Schon bevor es für ihn mit Shopotainment losging, beschäftigte sich Kurt intensiv mit dem Thema und schrieb seine Diplomarbeit zu „Interessenprofile in virtuellen Identitäten“. Darin ging es um die persönlichen Vorlieben von Menschen und wie diese virtuell abgebildet werden. Seine Erkenntnisse flossen in das Start-up mit ein und überzeugten auch andere: Die Junggründer konnten eine Exist-Förderung ergattern und später eine Anschlussfinanzierung von der IBB und von Privatinvestoren. Mit dem Geld stellten die Gründer unter anderem zwei Mitarbeiter ein, die sich um das Marketing kümmern sollten.
Es überrascht, wie kritisch Kurt dem Thema Finanzierungsgelder heute gegenübersteht. „In der Zeit zwischen den beiden Investitionen haben wir eine Weile gebootstrappt und waren während dieser Phase fokussierter als in den Zeiten, als das Boot im ruhigen Wasser schwamm“, erklärt er. Aus dem Erleben heraus, dass der Druck ohne externe Gelder größer ist, würde er bei einem neuen Projekt auf Fremdfinanzierung verzichten – zumindest in der Frühphase. „Durch das Geld von der Bank mussten wir uns auch streng an den Businessplan halten und ständig Gespräche führen“ – eine Tatsache, die er als nicht immer förderlich erlebt hat.

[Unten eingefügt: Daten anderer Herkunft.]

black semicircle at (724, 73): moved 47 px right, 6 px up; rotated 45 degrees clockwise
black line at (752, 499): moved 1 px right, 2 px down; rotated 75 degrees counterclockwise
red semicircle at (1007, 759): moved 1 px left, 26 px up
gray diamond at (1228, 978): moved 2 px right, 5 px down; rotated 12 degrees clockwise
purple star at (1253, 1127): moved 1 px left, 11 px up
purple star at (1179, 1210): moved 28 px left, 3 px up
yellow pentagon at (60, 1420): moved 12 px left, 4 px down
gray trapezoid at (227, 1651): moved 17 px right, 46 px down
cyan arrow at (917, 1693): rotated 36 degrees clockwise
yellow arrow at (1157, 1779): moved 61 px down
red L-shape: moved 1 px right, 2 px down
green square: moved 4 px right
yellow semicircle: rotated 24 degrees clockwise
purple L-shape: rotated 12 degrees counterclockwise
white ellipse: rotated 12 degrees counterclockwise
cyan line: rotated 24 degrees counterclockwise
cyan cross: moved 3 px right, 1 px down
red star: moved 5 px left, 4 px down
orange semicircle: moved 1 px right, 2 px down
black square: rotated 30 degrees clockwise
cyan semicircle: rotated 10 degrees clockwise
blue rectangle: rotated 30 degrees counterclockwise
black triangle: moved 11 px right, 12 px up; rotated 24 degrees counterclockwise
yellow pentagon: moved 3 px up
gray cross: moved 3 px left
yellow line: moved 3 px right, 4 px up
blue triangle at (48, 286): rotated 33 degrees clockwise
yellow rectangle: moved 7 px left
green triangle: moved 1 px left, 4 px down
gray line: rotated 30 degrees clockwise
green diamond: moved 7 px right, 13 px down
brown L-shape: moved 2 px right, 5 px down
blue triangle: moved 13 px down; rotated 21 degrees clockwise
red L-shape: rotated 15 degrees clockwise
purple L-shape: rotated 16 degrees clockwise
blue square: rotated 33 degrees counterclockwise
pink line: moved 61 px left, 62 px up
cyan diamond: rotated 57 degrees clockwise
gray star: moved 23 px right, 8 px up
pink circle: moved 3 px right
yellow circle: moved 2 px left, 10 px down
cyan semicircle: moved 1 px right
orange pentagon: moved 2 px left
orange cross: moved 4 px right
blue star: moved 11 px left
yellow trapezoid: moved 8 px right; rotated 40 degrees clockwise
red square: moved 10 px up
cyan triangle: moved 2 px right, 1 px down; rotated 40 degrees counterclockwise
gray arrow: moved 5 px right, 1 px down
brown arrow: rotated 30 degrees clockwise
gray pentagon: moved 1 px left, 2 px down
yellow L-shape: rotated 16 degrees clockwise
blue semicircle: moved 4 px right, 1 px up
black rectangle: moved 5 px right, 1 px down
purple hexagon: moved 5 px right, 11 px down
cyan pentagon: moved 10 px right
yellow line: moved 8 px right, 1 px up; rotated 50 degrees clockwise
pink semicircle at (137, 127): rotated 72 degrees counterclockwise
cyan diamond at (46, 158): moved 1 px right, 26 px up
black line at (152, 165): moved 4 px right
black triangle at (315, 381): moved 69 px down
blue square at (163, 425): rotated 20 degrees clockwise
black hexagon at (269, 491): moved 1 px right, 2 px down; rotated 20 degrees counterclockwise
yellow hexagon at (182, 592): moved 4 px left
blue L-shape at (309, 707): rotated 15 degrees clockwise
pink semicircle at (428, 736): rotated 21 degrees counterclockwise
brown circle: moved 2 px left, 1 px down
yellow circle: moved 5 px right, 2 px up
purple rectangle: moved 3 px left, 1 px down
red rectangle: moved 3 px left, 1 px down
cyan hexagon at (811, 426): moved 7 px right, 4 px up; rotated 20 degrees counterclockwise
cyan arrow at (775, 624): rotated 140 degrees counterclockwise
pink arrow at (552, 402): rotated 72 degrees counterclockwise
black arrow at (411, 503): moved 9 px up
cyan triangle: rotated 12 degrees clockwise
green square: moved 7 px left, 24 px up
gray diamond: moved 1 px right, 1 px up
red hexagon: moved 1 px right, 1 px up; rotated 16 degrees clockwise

Wenn Sebastian Kurt über das Ende von theChicken nachdenkt, wird ihm klar, dass vielen Menschen der Nutzen eines CheckIn-Dienstes für Produkte nicht klar wurde. Auch nach dem Namens- und Strategiewechsel nicht, obwohl dies der richtige Schritt gewesen sei: „Der Name und das Logo kamen super an, der Wiedererkennungswert ist bis heute enorm.“ Vielleicht hätte es ja zwei Jahre später besser geklappt? Für eine positive Antwort auf diese Frage spricht, dass Kurt und sein Mitstreiter eine kurze Begegnung mit der US-amerikanischen Szene hatten, die sehr eindrücklich war: Ein amerikanisches Blog berichtete über theChicken und innerhalb weniger Stunden hatte die Seite plötzlich 1500 Besucher, die die Idee unterstützten. „Ich glaube, wir hätten mit theChicken in die USA gehen sollen. Leider haben wir zu sehr darauf gehört, dass man zunächst in seinem eigenen Markt bleiben soll. Das stimmt nicht: Gründer sollten sich den für ihr Produkt richtigen Markt suchen, und das ist nicht immer der heimische.“
“Wir hätten in die USA gehen sollen”
Aber nicht nur die Marktfrage war letztlich entscheidend, auch intern hätte man Dinge anders machen sollen. Ihr Team, ist Kurt heute überzeugt, sei zu technikfokussiert gewesen. Neben den Informatik- und Marketingkompetenzen habe jemand gefehlt, der kreatives und grafisches Knowhow mit einbringt: „Wir mussten uns den Kreativpart immer von außen einholen.“ So kam es schließlich 2011 zu jenem Abend, an dem sich die beiden Gründer „aus akutem Anlass“ die Finanzplanung für die kommenden Monate anschauten und sämtliche Optionen durchspielten. Am Ende war klar, dass die Notbremse gezogen werden musste und der Antrag auf Eröffnung des Insolvenzverfahrens unumgänglich war.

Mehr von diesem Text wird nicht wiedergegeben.